Congress is on its first recess since Republican leaders unveiled a plan to end the federal deficit by dramatically changing Medicare, cutting other government programs and reducing taxes.
As Baker points out, what the paper is referring to–the Paul Ryan budget proposal–does not "end the federal deficit." As he put it:
This is like saying they had a plan to fly to moon because they said they would build a rocket. The whole point is the specifics. How would they build a rocket? How would they raise taxes to meet their revenue targets?
But someone at the L.A. Times seems to like Paul Ryan's budget–at least judging by theunusually flattering (and misleading) descriptions of it that have appeared in the paper recently.
On April 11, the Times reported:
Ryan's 2012 budget proposed major changes to the longstanding federal programs.
For Medicare, seniors would receive a stipend to buy insurance on the private market.
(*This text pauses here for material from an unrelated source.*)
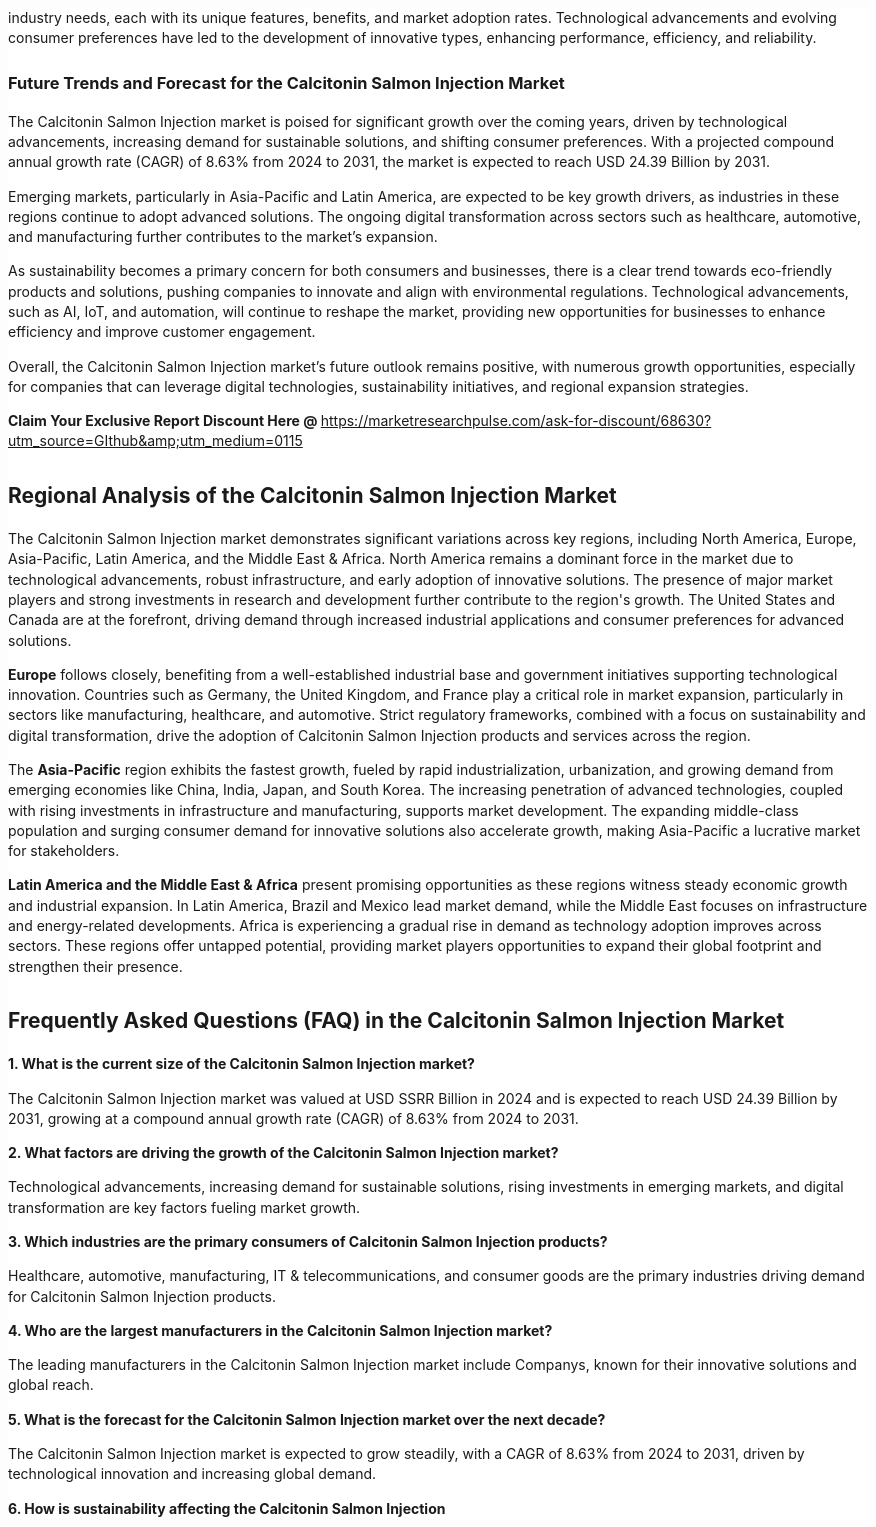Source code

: industry needs, each with its unique features, benefits, and market adoption rates. Technological advancements and evolving consumer preferences have led to the development of innovative types, enhancing performance, efficiency, and reliability.</p><h3>Future Trends and Forecast for the Calcitonin Salmon Injection Market</h3><p>The Calcitonin Salmon Injection market is poised for significant growth over the coming years, driven by technological advancements, increasing demand for sustainable solutions, and shifting consumer preferences. With a projected compound annual growth rate (CAGR) of 8.63% from 2024 to 2031, the market is expected to reach USD 24.39 Billion by 2031.</p><p>Emerging markets, particularly in Asia-Pacific and Latin America, are expected to be key growth drivers, as industries in these regions continue to adopt advanced solutions. The ongoing digital transformation across sectors such as healthcare, automotive, and manufacturing further contributes to the market&rsquo;s expansion.</p><p>As sustainability becomes a primary concern for both consumers and businesses, there is a clear trend towards eco-friendly products and solutions, pushing companies to innovate and align with environmental regulations. Technological advancements, such as AI, IoT, and automation, will continue to reshape the market, providing new opportunities for businesses to enhance efficiency and improve customer engagement.</p><p>Overall, the Calcitonin Salmon Injection market&rsquo;s future outlook remains positive, with numerous growth opportunities, especially for companies that can leverage digital technologies, sustainability initiatives, and regional expansion strategies.</p><p><strong>Claim Your Exclusive Report Discount Here @ </strong><a href="https://marketresearchpulse.com/ask-for-discount/68630?utm_source=GIthub&amp;utm_medium=0115">https://marketresearchpulse.com/ask-for-discount/68630?utm_source=GIthub&amp;utm_medium=0115</a></p><h2><strong>Regional Analysis of the Calcitonin Salmon Injection Market</strong></h2><p>The Calcitonin Salmon Injection market demonstrates significant variations across key regions, including North America, Europe, Asia-Pacific, Latin America, and the Middle East &amp; Africa. North America remains a dominant force in the market due to technological advancements, robust infrastructure, and early adoption of innovative solutions. The presence of major market players and strong investments in research and development further contribute to the region's growth. The United States and Canada are at the forefront, driving demand through increased industrial applications and consumer preferences for advanced solutions.</p><p><strong>Europe</strong> follows closely, benefiting from a well-established industrial base and government initiatives supporting technological innovation. Countries such as Germany, the United Kingdom, and France play a critical role in market expansion, particularly in sectors like manufacturing, healthcare, and automotive. Strict regulatory frameworks, combined with a focus on sustainability and digital transformation, drive the adoption of Calcitonin Salmon Injection products and services across the region.</p><p>The <strong>Asia-Pacific</strong> region exhibits the fastest growth, fueled by rapid industrialization, urbanization, and growing demand from emerging economies like China, India, Japan, and South Korea. The increasing penetration of advanced technologies, coupled with rising investments in infrastructure and manufacturing, supports market development. The expanding middle-class population and surging consumer demand for innovative solutions also accelerate growth, making Asia-Pacific a lucrative market for stakeholders.</p><p><strong>Latin America and the Middle East &amp; Africa</strong> present promising opportunities as these regions witness steady economic growth and industrial expansion. In Latin America, Brazil and Mexico lead market demand, while the Middle East focuses on infrastructure and energy-related developments. Africa is experiencing a gradual rise in demand as technology adoption improves across sectors. These regions offer untapped potential, providing market players opportunities to expand their global footprint and strengthen their presence.</p><h2><strong>Frequently Asked Questions (FAQ) in the Calcitonin Salmon Injection Market</strong></h2><p><strong>1. What is the current size of the Calcitonin Salmon Injection market?</strong></p><p>The Calcitonin Salmon Injection market was valued at USD SSRR Billion in 2024 and is expected to reach USD 24.39 Billion by 2031, growing at a compound annual growth rate (CAGR) of 8.63% from 2024 to 2031.</p><p><strong>2. What factors are driving the growth of the Calcitonin Salmon Injection market?</strong></p><p>Technological advancements, increasing demand for sustainable solutions, rising investments in emerging markets, and digital transformation are key factors fueling market growth.</p><p><strong>3. Which industries are the primary consumers of Calcitonin Salmon Injection products?</strong></p><p>Healthcare, automotive, manufacturing, IT &amp; telecommunications, and consumer goods are the primary industries driving demand for Calcitonin Salmon Injection products.</p><p><strong>4. Who are the largest manufacturers in the Calcitonin Salmon Injection market?</strong></p><p>The leading manufacturers in the Calcitonin Salmon Injection market include Companys, known for their innovative solutions and global reach.</p><p><strong>5. What is the forecast for the Calcitonin Salmon Injection market over the next decade?</strong></p><p>The Calcitonin Salmon Injection market is expected to grow steadily, with a CAGR of 8.63% from 2024 to 2031, driven by technological innovation and increasing global demand.</p><p><strong>6. How is sustainability affecting the Calcitonin Salmon Injection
Analysts expect it would raise individual out-of-pocket health costs while making federal costs more stable and predictable.
Stabilizing costs–well, that's one way to put it. Making poor seniors pay much more for their healthcare in order to give tax breaks to the wealthy–that's another way.
About a week earlier (4/5/11), the L.A. Times debuted the Ryan budget this way:
The budget resolution unveiled Tuesday by House Budget Committee Chairman Paul D. Ryan (R-Wis.) would dramatically improve the nation's overall fiscal picture, reducing deficits projected in President Obama's budget and moving the federal government into surplus by 2040, according to the nonpartisan Congressional Budget Office.
As FAIR noted, one should be wary of claims about what the Congressional Budget Office is saying about the Ryan plan–Glenn Kessler of the Washington Post explained why:
The Post's Kessler, however, reports that this claim "seriously overstates the case," since the CBO analysis "reflects the scenarios that Ryan has concocted. There are, for instance, no real revenue estimates, just an assumption that federal revenues will remain at about 19 percent of GDP." The spending cuts imagined by Ryan are equally implausible–a "bare-bones government…not experienced since before the Great Depression."